Required action:
Search the material below for the string "down" and extract each line that has it.

Information supplied:
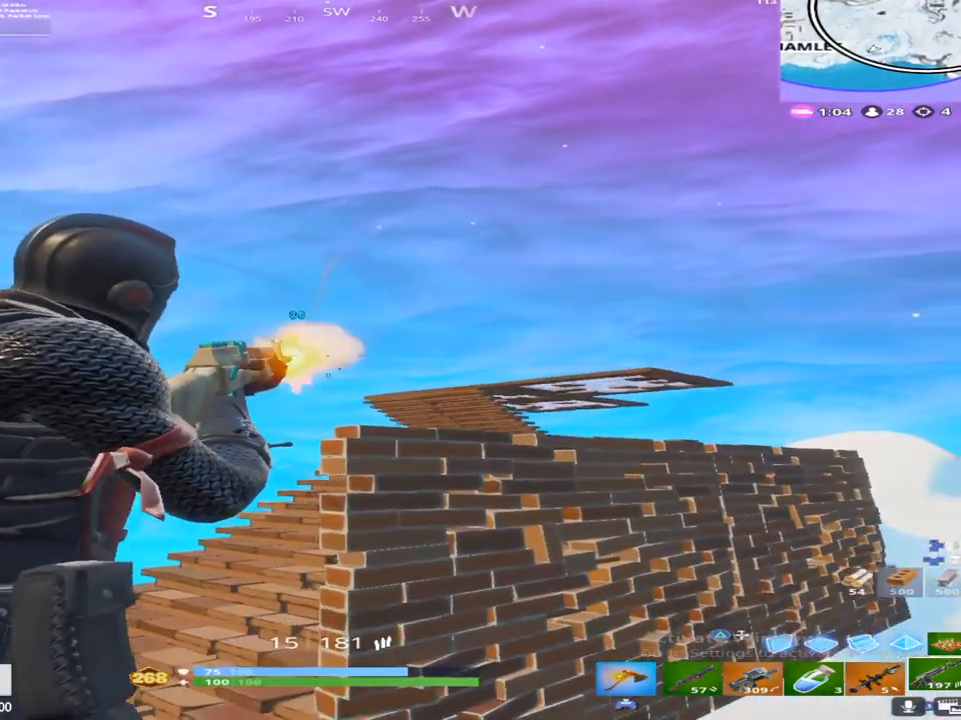
{"buttons": [], "left_stick": "up", "right_stick": "down", "events": [[300, "L2", "up"], [383, "right_stick", "down"], [417, "R2", "up"]]}
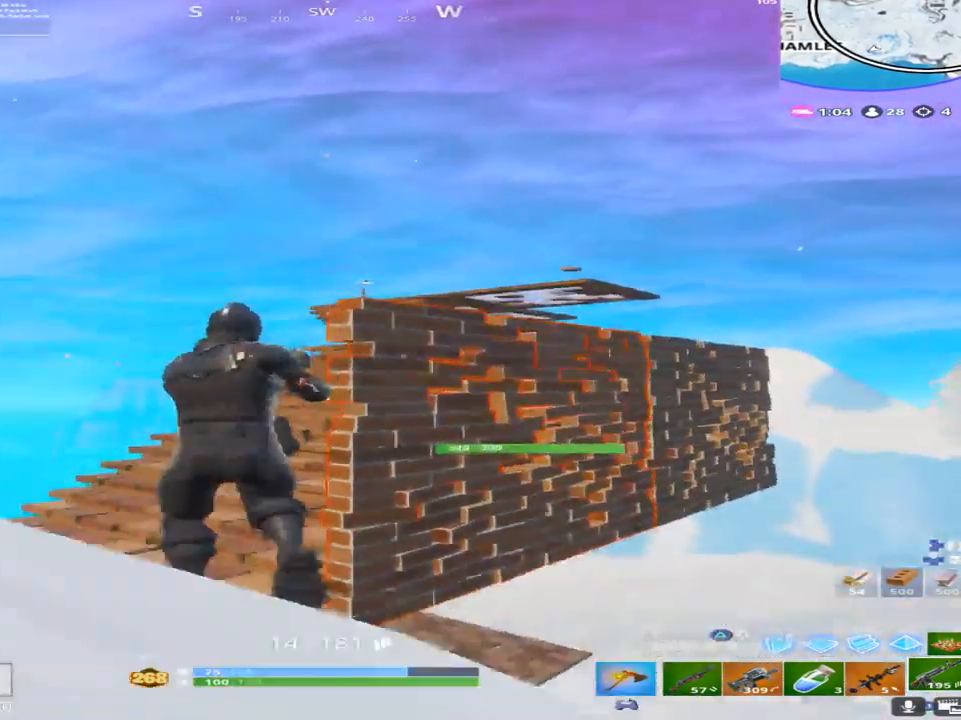
{"buttons": ["R1"], "left_stick": "up", "right_stick": "right", "events": [[83, "right_stick", "down-right"], [133, "CROSS", "down"], [267, "CROSS", "up"], [350, "right_stick", "right"], [417, "R1", "down"]]}
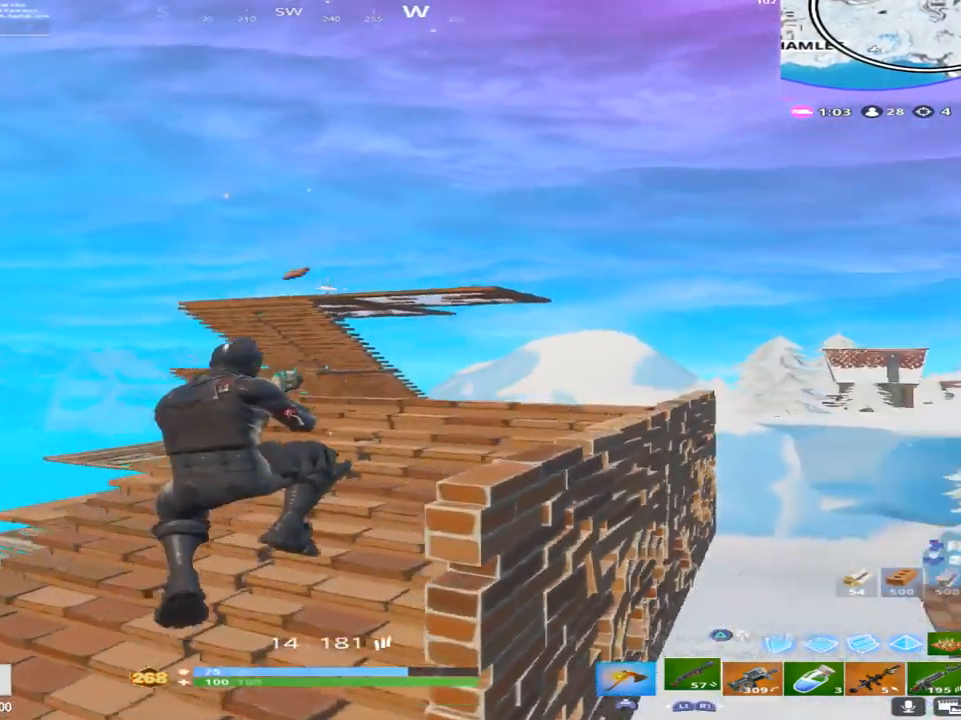
{"buttons": [], "left_stick": "up", "right_stick": "up", "events": [[50, "R1", "up"], [83, "right_stick", "center"], [233, "right_stick", "up"]]}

Expected answer:
{"buttons": [], "left_stick": "up", "right_stick": "down", "events": [[300, "L2", "up"], [383, "right_stick", "down"], [417, "R2", "up"]]}
{"buttons": ["R1"], "left_stick": "up", "right_stick": "right", "events": [[83, "right_stick", "down-right"], [133, "CROSS", "down"], [267, "CROSS", "up"], [350, "right_stick", "right"], [417, "R1", "down"]]}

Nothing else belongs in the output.